• Texte à lire:
▬▬▬▬▬▬

La question de la sécurité sanitaire des aliments et du risque d’origine alimentaire suscite l’intérêt croissant des consommateurs. Gagner et maintenir la confiance des diverses parties prenantes dans les systèmes de sécurité sanitaire des aliments impose le besoin d’expliquer le rôle de l’éthique dans l’élaboration d’une politique de sécurité sanitaire des aliments. Il existe un large consensus international sur le fait que la science doit être le fondement objectif des normes de sécurité sanitaire des aliments et des directives apparentées. Il est aussi évident que l’analyse des risques, en particulier la gestion des risques, exige de prendre en compte de nombreux facteurs porteurs de valeurs et subjectifs si l’on veut déterminer le niveau adéquat de protection et choisir l’option ou les options privilégiées en matière de gestion des risques. La communauté scientifique a établi des modalités permettant de résoudre les désaccords sur les faits scientifiques mais les désaccords sur les composants liés à l’éthique et aux valeurs des décisions prises en matière de sécurité sanitaire des aliments sont souvent beaucoup plus difficiles à démêler.

Dans le but d’étudier ces problèmes, la FAO, en collaboration avec l’OMS, a organisé une Consultation d’experts intitulée «Sécurité sanitaire des aliments: science et éthique» dans le cadre de son effort permanent pour trouver une solution adéquate aux questions éthiques posées par la sécurité sanitaire des aliments. L’objectif de cette consultation était de faire avancer le débat général sur les rôles respectifs de la science et de l’éthique dans le processus de décision en matière de sécurité sanitaire des aliments, afin d’orienter en conséquence les délibérations qui ont lieu au sein de la FAO et de l’OMS sur leurs programmes de sécurité sanitaire des aliments et d’informer un plus large public. En particulier, la consultation était invitée à travailler sur les questions suivantes:

Il est courant de représenter l’analyse des risques comme un processus en trois phases: l’évaluation des risques, la gestion des risques et la communication des risques. Ces trois phases exigent de porter des jugements de valeur. Nombre de ces jugements, sinon le plus grand nombre, sont de nature éthique ou comportent des dimensions éthiques implicites. De tels jugements relèvent des clauses sur «l’analyse scientifique objective» et les «autres facteurs légitimes» qui figurent dans les Déclarations de principe concernant le rôle de la science du Codex Alimentarius et dans des documents analogues utilisés dans les systèmes nationaux de l’évaluation des risques et de la gestion des risques. Ces éléments forment un ensemble de valeurs liées à la science et à l’environnement, la société, la culture, le droit et l’économie, qui sont nécessaires pour mener à bien une analyse des risques appropriée.

▬▬▬▬▬▬

• Lignes fournies:
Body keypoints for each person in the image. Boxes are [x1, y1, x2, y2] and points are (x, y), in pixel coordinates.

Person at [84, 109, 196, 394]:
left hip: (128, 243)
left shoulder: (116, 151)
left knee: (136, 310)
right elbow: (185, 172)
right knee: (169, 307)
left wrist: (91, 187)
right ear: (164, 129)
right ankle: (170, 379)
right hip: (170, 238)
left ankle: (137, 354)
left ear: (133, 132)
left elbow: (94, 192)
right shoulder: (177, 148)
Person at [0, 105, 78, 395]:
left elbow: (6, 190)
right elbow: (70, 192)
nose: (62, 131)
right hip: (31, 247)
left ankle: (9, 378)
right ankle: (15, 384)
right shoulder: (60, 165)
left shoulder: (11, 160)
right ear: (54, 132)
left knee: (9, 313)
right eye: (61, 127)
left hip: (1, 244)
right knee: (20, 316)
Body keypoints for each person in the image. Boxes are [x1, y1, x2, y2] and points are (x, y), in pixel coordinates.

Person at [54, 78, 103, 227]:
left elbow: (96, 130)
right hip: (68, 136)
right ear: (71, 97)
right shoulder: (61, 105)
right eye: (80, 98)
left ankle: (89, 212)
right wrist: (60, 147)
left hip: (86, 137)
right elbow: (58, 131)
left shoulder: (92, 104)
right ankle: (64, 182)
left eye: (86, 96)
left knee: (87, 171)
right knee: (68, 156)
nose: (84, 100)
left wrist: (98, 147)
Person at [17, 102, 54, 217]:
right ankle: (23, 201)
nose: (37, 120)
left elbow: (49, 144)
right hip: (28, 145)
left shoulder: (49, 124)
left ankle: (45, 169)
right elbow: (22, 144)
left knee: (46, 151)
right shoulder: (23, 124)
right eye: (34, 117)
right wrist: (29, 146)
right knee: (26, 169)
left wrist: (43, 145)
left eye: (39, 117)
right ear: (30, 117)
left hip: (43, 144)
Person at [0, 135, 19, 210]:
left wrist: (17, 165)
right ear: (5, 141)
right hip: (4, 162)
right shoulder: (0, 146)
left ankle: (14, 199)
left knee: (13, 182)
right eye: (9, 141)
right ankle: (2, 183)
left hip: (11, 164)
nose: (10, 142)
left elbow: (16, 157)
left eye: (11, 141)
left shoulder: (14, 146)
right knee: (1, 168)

▬▬▬▬▬▬

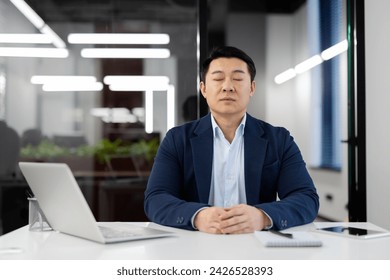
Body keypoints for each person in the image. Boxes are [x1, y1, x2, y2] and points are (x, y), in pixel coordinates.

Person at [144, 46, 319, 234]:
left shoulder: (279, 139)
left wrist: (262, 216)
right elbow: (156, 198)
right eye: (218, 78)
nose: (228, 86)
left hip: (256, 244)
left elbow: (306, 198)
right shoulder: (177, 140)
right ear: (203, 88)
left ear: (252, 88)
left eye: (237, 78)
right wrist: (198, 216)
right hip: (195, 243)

▬▬▬▬▬▬

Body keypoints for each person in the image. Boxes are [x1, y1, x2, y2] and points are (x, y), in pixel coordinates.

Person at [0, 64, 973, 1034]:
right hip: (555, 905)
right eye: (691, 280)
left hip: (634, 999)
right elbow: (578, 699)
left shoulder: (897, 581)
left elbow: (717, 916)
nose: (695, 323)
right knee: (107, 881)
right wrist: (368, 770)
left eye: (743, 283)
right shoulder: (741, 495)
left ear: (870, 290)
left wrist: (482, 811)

▬▬▬▬▬▬

• Consigne:
Pouvez-vous reprendre le texte sur l’éthique et la sécurité sanitaire des aliments juste après sa dernière phrase ?

• Réponse attendue:
Les conditions qui déclenchent une analyse des risques particulière sont virtuellement d’une grande importance éthique. La décision d’effectuer une analyse des risques exprime le jugement préalable qu’une personne ou un groupe devrait prendre des mesures pour réduire la probabilité ou la gravité d’un danger, ou que quelqu’un devrait donner aux parties éventuellement concernées la possibilité de donner ou de retirer un consentement, ou que quelqu’un pourrait être tenu responsable des dommages pouvant survenir par la suite. À la réflexion, chacun de ces «devrait» ou «pourrait» véhicule une connotation éthique et parfois juridique. Dans ce contexte, la question à connotation éthique sur le degré de précaution nécessaire se pose régulièrement et joue souvent un rôle décisif. Ces possibilités signifient que la décision de conduire une analyse des risques n’est pas prise par simple curiosité scientifique. C’est une décision dans laquelle les valeurs éthiques préalables des rôles et des responsabilités des protagonistes du secteur privé et des agences gouvernementales sont profondément enracinées.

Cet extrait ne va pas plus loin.